_Task_
Each line from the one that holds "# Reselect ControlForAnchoring" to the end of the records is to be retyped exactly. Pictures are not part of the copy.

[Saved entries]
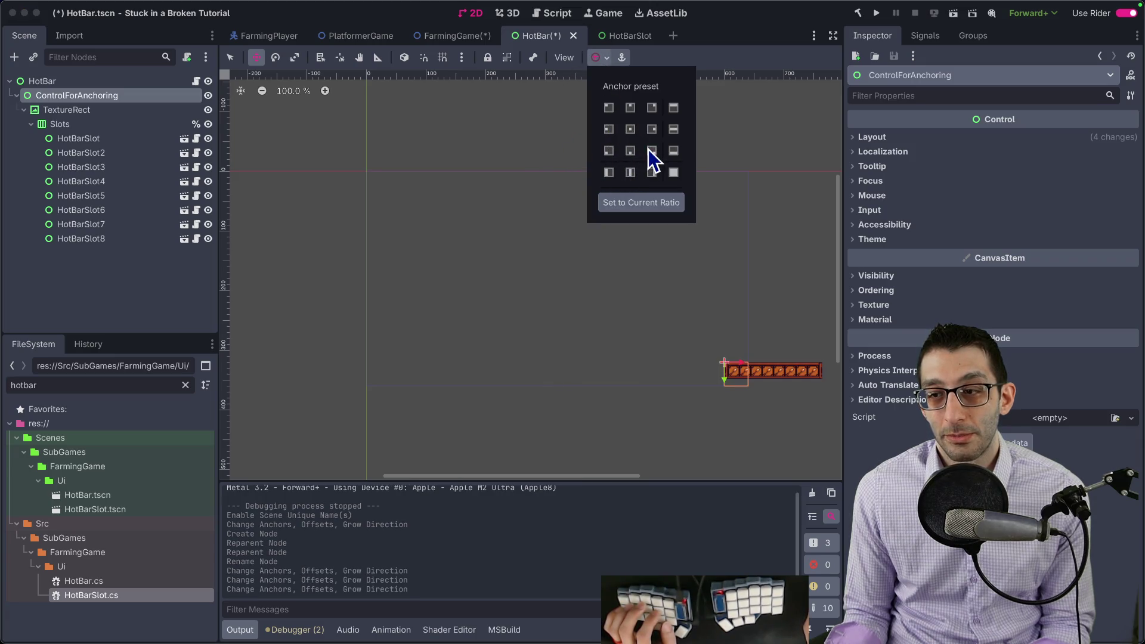
pyautogui.click(50, 85)
pyautogui.click(50, 83)
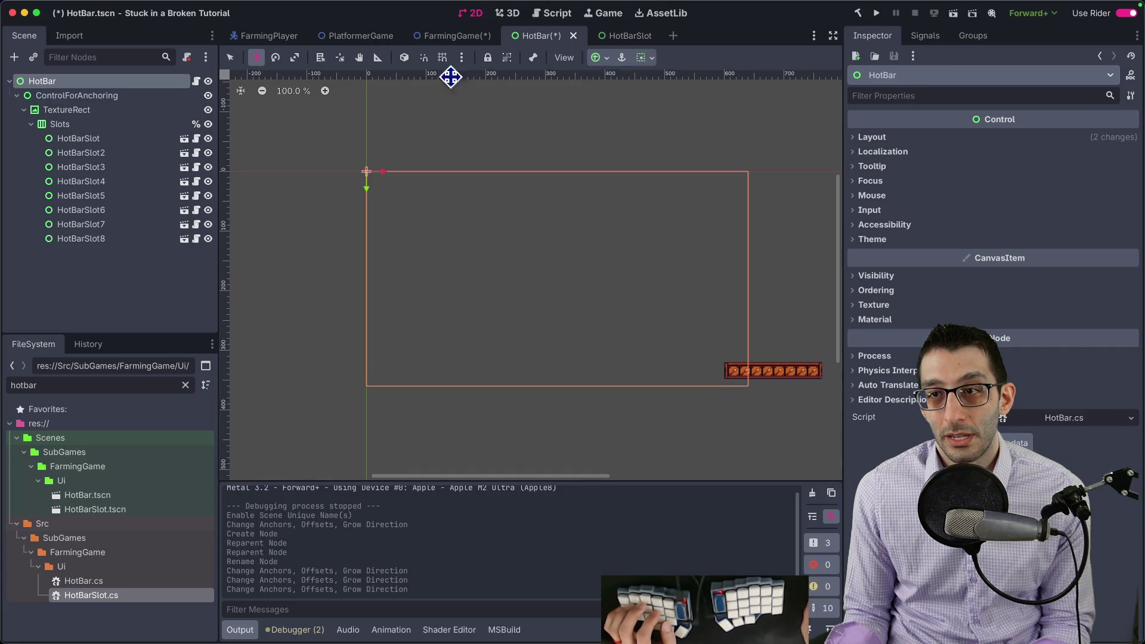
# Reselect ControlForAnchoring and settle on the Center Bottom anchor preset
pyautogui.click(66, 95)
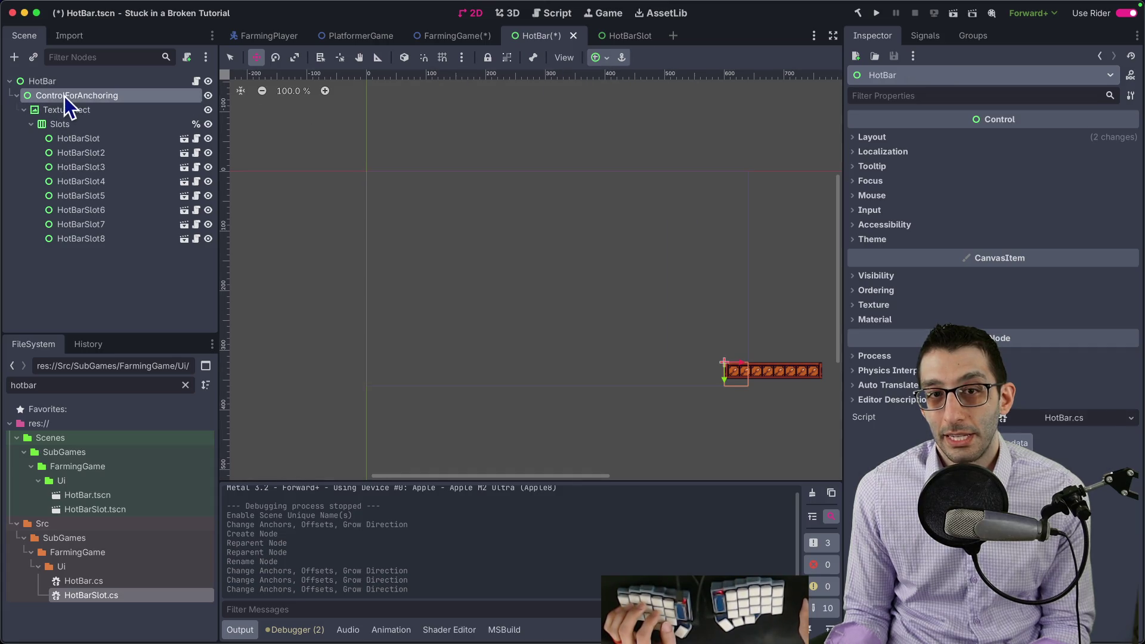
pyautogui.click(73, 111)
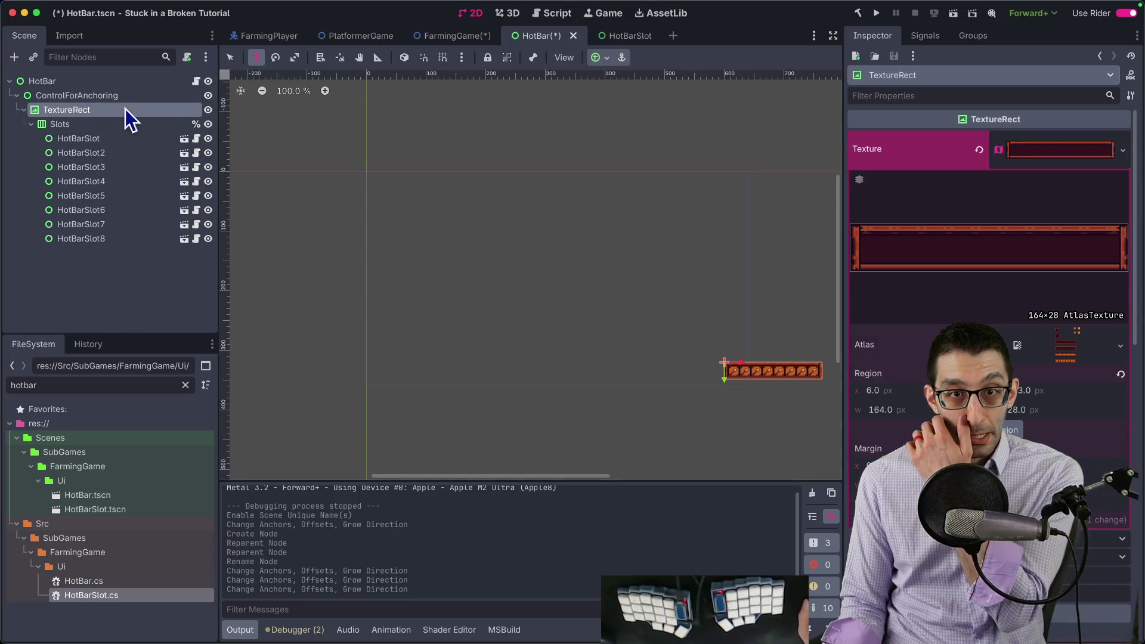
pyautogui.click(89, 96)
pyautogui.click(599, 58)
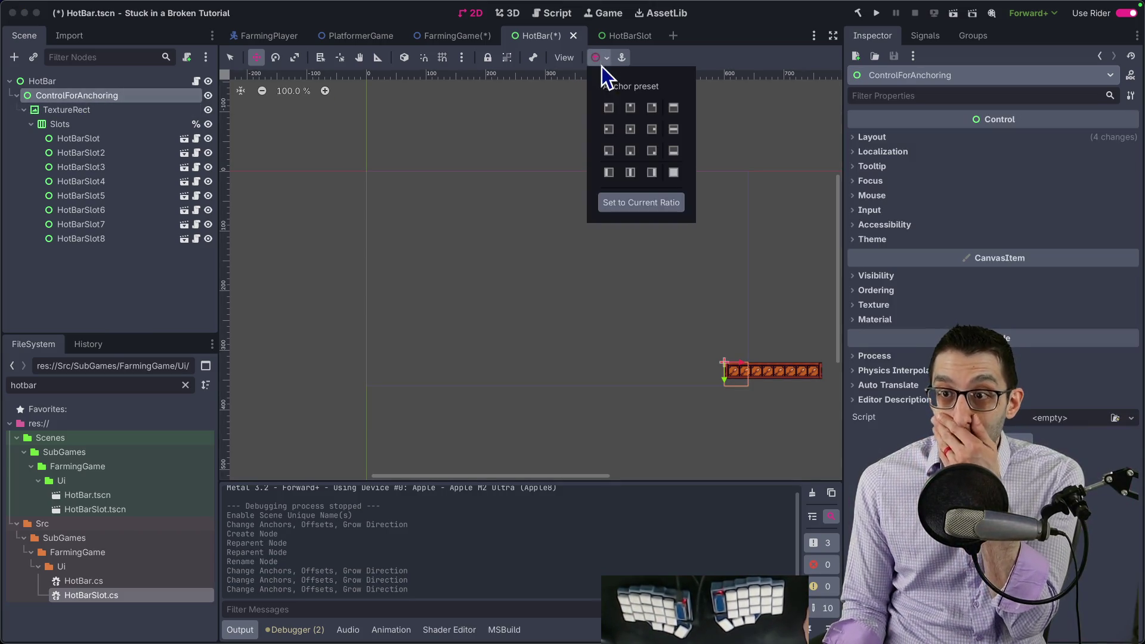
pyautogui.click(609, 108)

_Written reply_
# Reselect ControlForAnchoring and settle on the Center Bottom anchor preset
pyautogui.click(66, 95)
pyautogui.click(73, 111)
pyautogui.click(89, 96)
pyautogui.click(599, 58)
pyautogui.click(609, 108)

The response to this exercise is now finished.